--- Material shown Enclosed Below ---

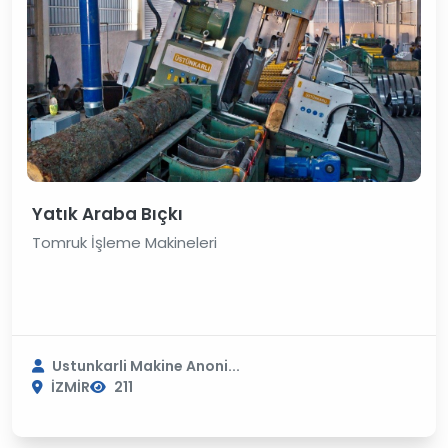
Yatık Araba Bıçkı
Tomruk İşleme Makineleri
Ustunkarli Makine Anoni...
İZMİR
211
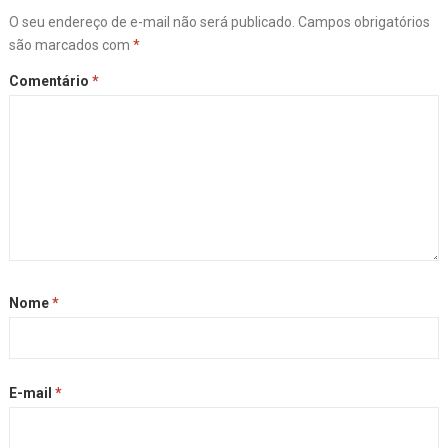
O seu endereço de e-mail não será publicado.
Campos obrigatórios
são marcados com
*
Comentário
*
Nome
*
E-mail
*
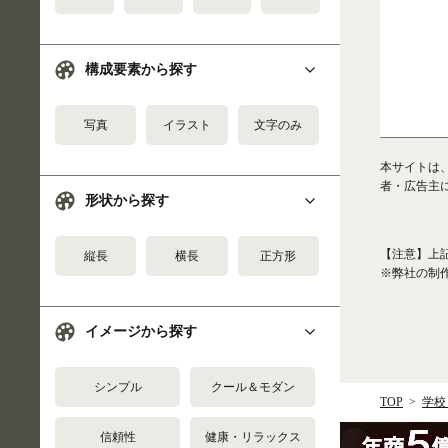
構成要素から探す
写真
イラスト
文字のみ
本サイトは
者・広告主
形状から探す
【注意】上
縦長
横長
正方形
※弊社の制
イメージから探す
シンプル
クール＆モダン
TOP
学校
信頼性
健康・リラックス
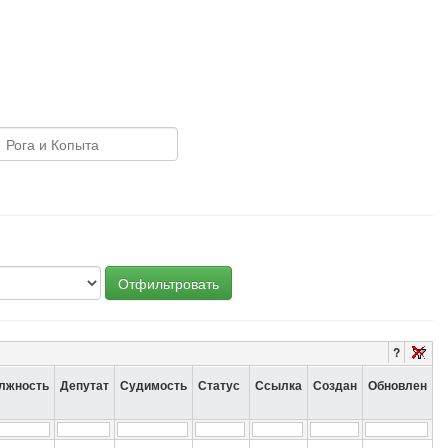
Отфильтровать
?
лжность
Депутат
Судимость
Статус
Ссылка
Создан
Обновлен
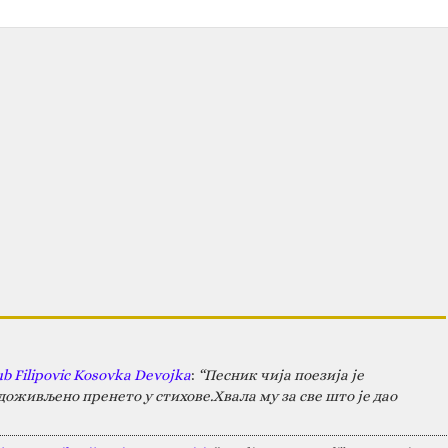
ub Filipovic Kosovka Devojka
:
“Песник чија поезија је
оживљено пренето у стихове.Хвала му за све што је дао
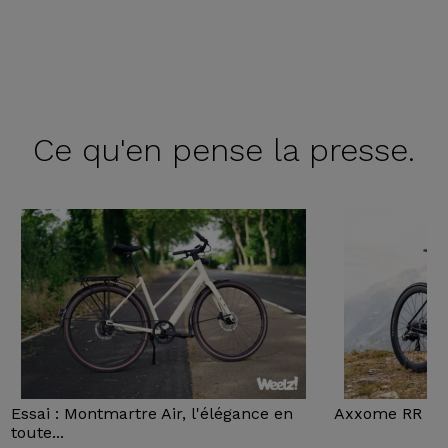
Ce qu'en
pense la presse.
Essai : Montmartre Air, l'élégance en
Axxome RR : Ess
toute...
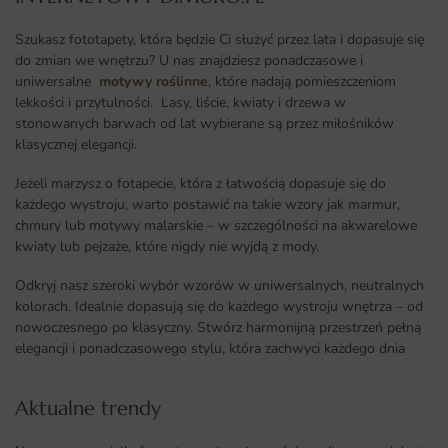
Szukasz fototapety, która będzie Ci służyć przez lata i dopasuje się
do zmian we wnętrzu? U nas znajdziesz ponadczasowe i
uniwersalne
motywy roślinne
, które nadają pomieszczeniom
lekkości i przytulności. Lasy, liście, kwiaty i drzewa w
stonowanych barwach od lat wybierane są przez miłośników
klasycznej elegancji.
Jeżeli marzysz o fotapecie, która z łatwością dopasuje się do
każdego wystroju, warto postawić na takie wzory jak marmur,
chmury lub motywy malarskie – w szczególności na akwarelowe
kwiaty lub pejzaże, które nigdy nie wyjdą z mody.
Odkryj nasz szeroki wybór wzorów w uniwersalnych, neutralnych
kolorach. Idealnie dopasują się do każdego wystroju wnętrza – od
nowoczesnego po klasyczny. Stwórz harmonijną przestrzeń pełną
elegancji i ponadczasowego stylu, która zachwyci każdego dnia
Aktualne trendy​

--- End of Enclosed Material shown ---

Work request
Repeat the data above exactly, leaving out any pictures it holds.

Output below
Yatık Araba Bıçkı
Tomruk İşleme Makineleri
Ustunkarli Makine Anoni...
İZMİR
211
O seu endereço de e-mail não será publicado.
Campos obrigatórios
são marcados com
*
Comentário
*
Nome
*
E-mail
*
構成要素から探す
写真
イラスト
文字のみ
本サイトは
者・広告主
形状から探す
【注意】上
縦長
横長
正方形
※弊社の制
イメージから探す
シンプル
クール＆モダン
TOP
学校
信頼性
健康・リラックス
Отфильтровать
?
лжность
Депутат
Судимость
Статус
Ссылка
Создан
Обновлен
ub Filipovic Kosovka Devojka
:
“Песник чија поезија је
оживљено пренето у стихове.Хвала му за све што је дао
Ce qu'en
pense la presse.
Essai : Montmartre Air, l'élégance en
Axxome RR : Ess
toute...
Szukasz fototapety, która będzie Ci służyć przez lata i dopasuje się
do zmian we wnętrzu? U nas znajdziesz ponadczasowe i
uniwersalne
motywy roślinne
, które nadają pomieszczeniom
lekkości i przytulności. Lasy, liście, kwiaty i drzewa w
stonowanych barwach od lat wybierane są przez miłośników
klasycznej elegancji.
Jeżeli marzysz o fotapecie, która z łatwością dopasuje się do
każdego wystroju, warto postawić na takie wzory jak marmur,
chmury lub motywy malarskie – w szczególności na akwarelowe
kwiaty lub pejzaże, które nigdy nie wyjdą z mody.
Odkryj nasz szeroki wybór wzorów w uniwersalnych, neutralnych
kolorach. Idealnie dopasują się do każdego wystroju wnętrza – od
nowoczesnego po klasyczny. Stwórz harmonijną przestrzeń pełną
elegancji i ponadczasowego stylu, która zachwyci każdego dnia
Aktualne trendy​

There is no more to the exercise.